Some Christmas tree light sets may be wired in this fashion, but never use this style of wiring for home light fixtures. First you would have dim lighting as voltage drops would occur across each lighting fixture, 2nd as in the old style Christmas tree lighting one light that burns out all go will go out, 3rd it would be a major code violation as well as a safety issue.

The correct way to wire multiple fixtures controlled by the same switch circuit...

Correct way to wire multiple fixtures

Starting with the actual wires connected to the 1st fixture, join the onward cable by insulated wire nuts to the next fixture as depicted in the picture above. The black wire is the switched ungrounded conductor (hot) and gets connected to the ungrounded conductor [hot] of the fixture itself (if screw connectors it would connect to the brass color screw); the white wire is the grounded conductor (neutral) and connects at each fixture to the grounded conductor [neutral] (if screw connectors it would connect to the silver color screw).
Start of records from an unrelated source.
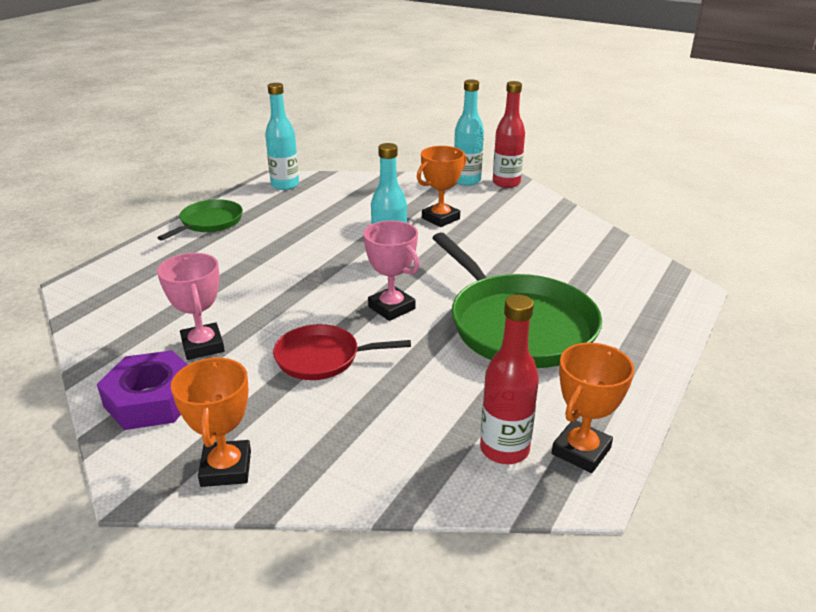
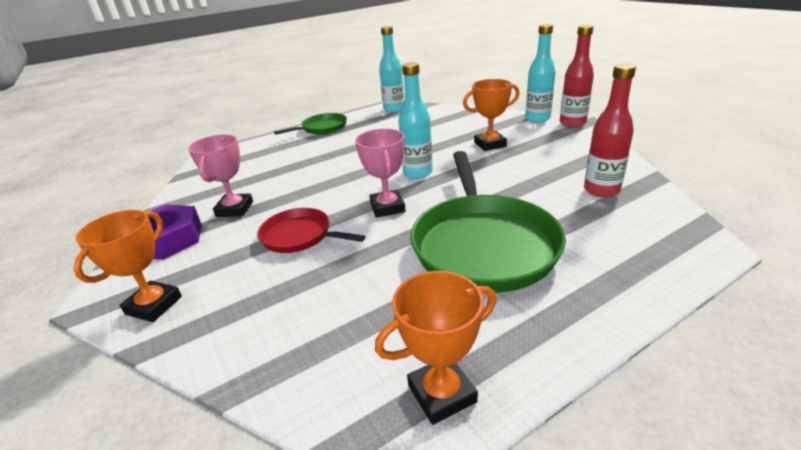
camera: 30 degrees right, 0 degrees up
(504, 449) = (367, 364): red bottle -> red bottle (601, 190)

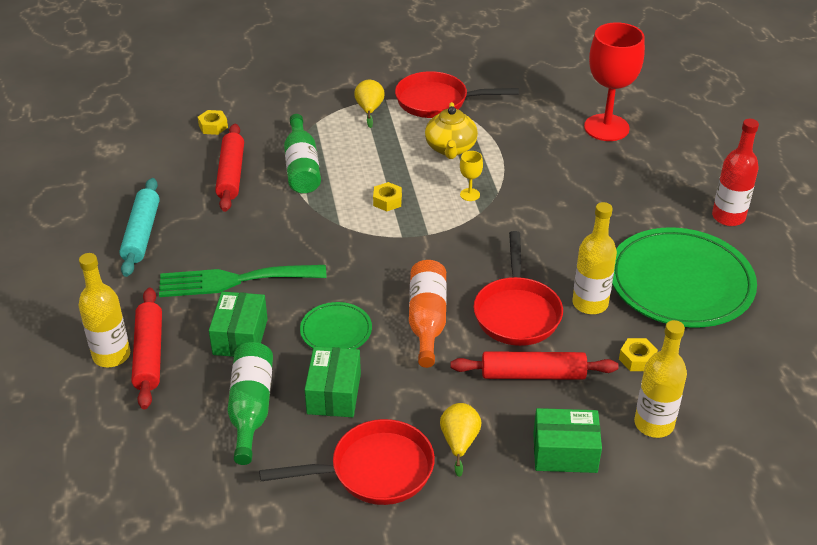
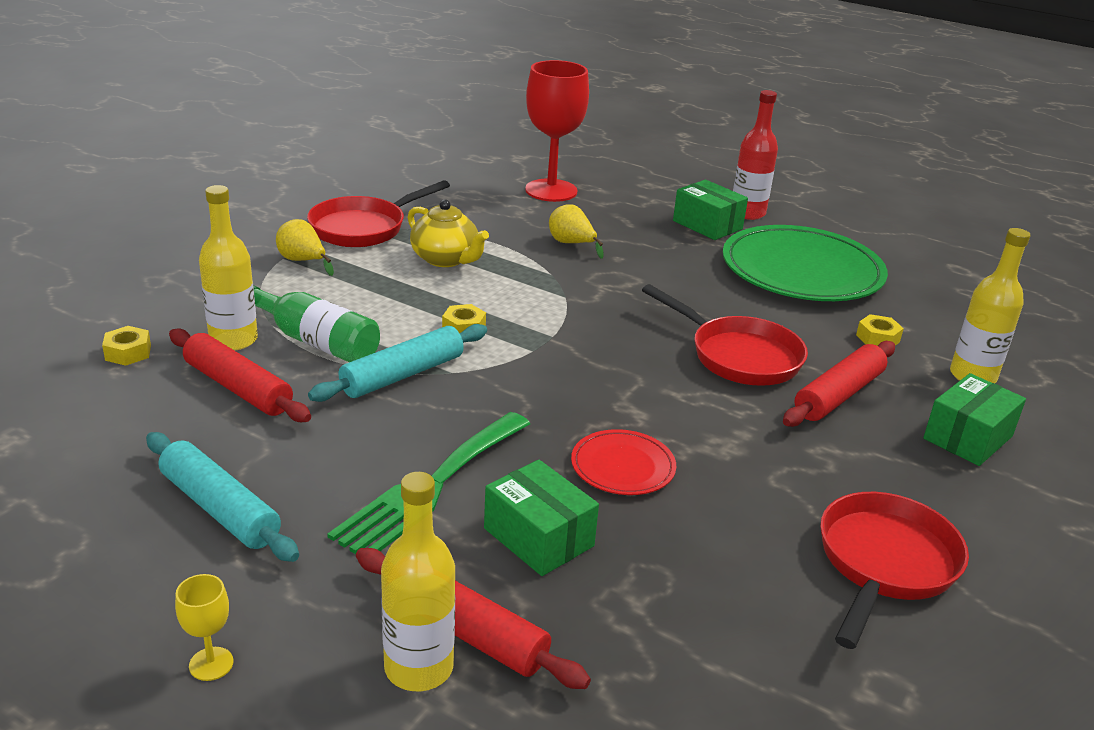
camera: 50 degrees left, 10 degrees down
(251, 408) = (679, 599): green bottle -> none
(313, 212) = (403, 375): none -> turquoise rolling pin
(334, 394) = (726, 524): green box -> green box (707, 225)
(336, 330) = (623, 466): green plate -> red plate
(427, 320) = (684, 406): orange bottle -> none
(459, 442) = (894, 486): yellow pear -> yellow pear (571, 244)
(470, 194) = (531, 287): yellow goblet -> yellow goblet (211, 664)
(590, 303) = (775, 318): yellow bottle -> yellow bottle (233, 340)

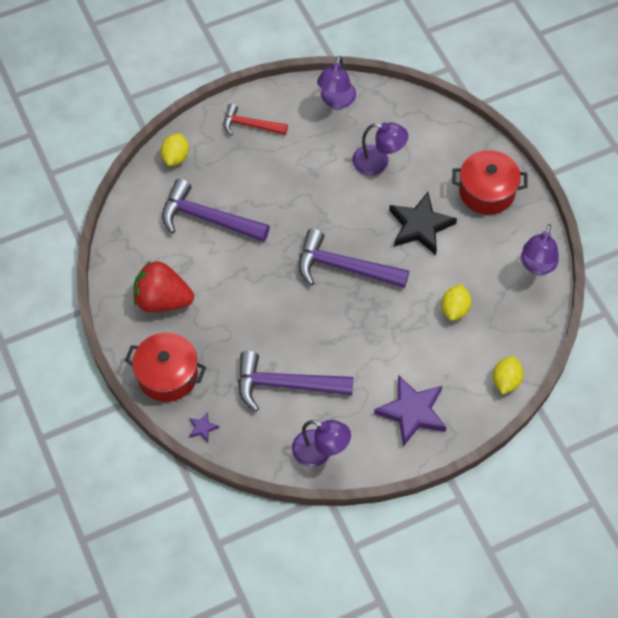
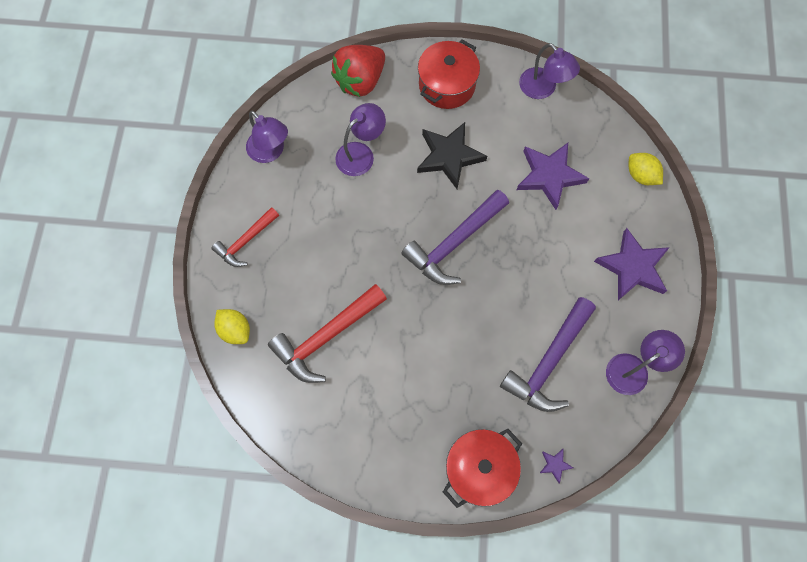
camera: 60 degrees left, 10 degrees up
(162, 300) = (392, 429): red strawberry -> red strawberry (360, 81)
(208, 218) = (326, 337): purple hammer -> red hammer
(455, 309) = (549, 176): yellow lemon -> purple star

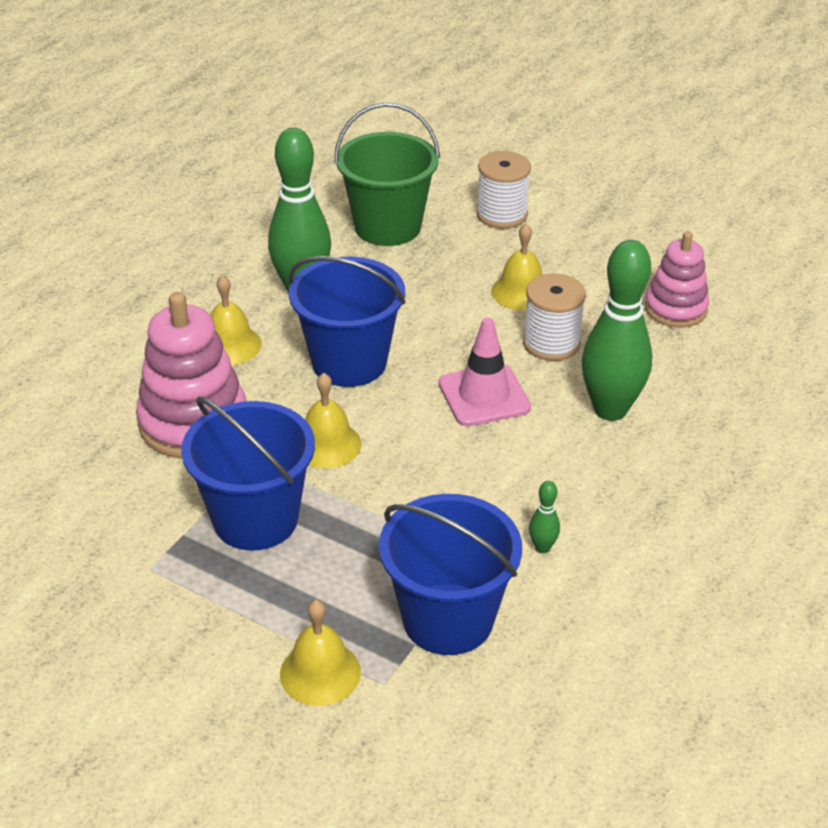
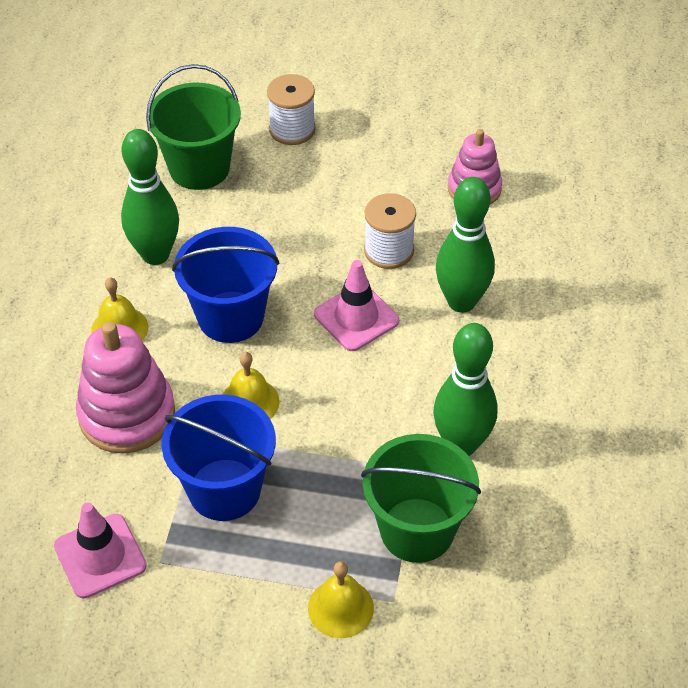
camera: 20 degrees left, 10 degrees up
(91, 545) = (100, 556): none -> pink traffic cone
(448, 619) = (417, 530): blue bucket -> green bucket
(521, 292) = (342, 206): yellow bell -> none
(542, 547) = (461, 444): green bowling pin -> green bowling pin, size x2.46

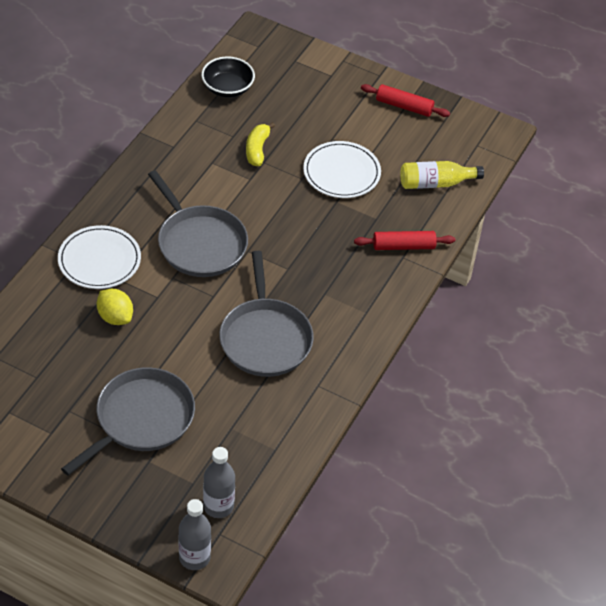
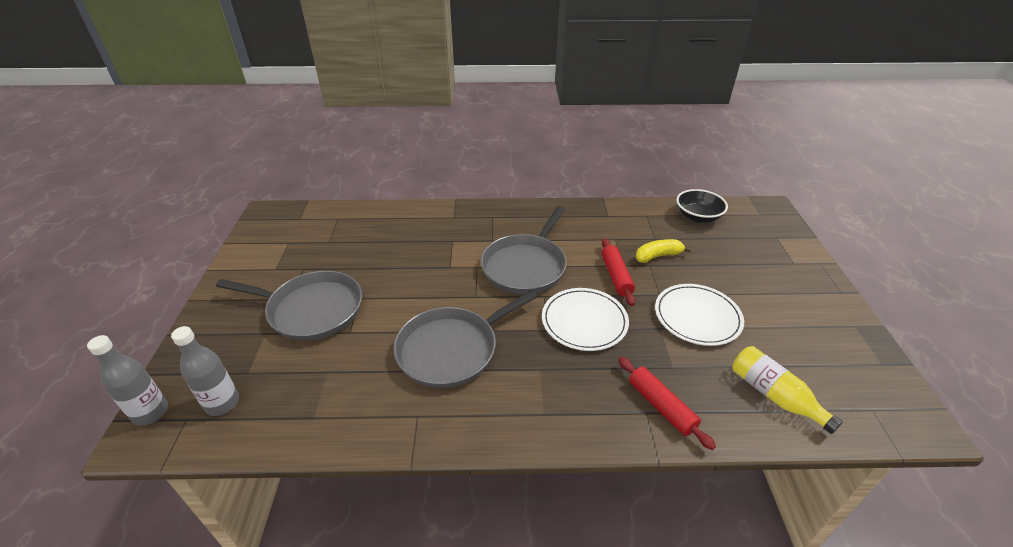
camera: 65 degrees right, 10 degrees down
(99, 260) = (463, 226): white plate -> white plate (584, 321)
(115, 317) = (412, 254): yellow lemon -> none
(404, 106) = (832, 325): red rolling pin -> red rolling pin (616, 276)

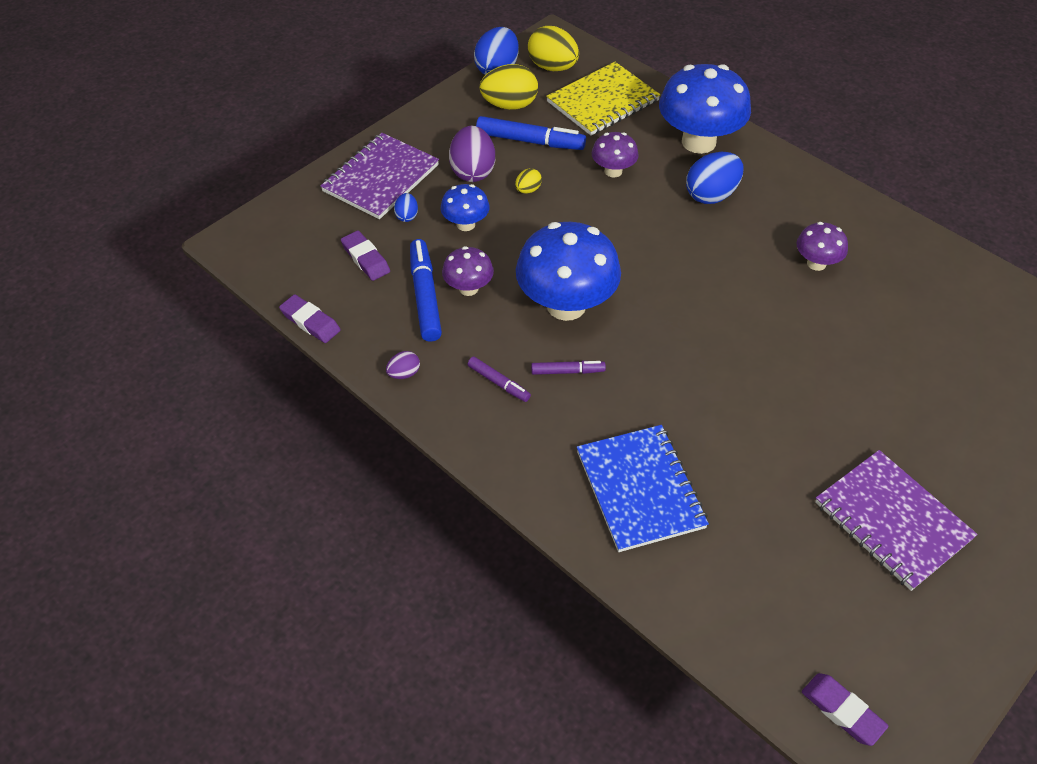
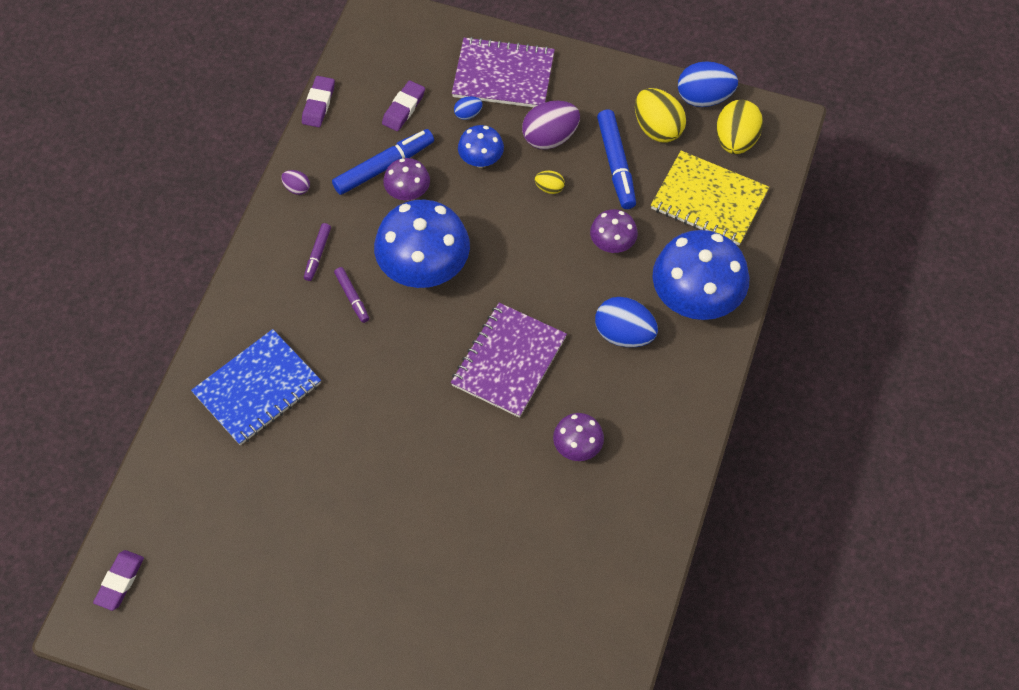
camera: 65 degrees right, 10 degrees up
(892, 521) = (305, 578): purple notebook -> purple notebook (509, 361)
There is also an equipment grounding conductor not shown in the picture, that would be the bare wire in the wire cable (green wires are also equipment grounding conductors), all equipment grounding conductors are joined together at each fixture box as well as any grounding screw or grounding wire at the fixture itself, and to the electrical box itself if metallic or has a metal strip within the box with grounding screws.

If you are using a dimmer make certain that the max current / wattage rating of the dimmer exceeds the combine current / wattage requirements of all fixtures on that same switch circuit. Also regular dimmers are only to be used with incandescent lighting.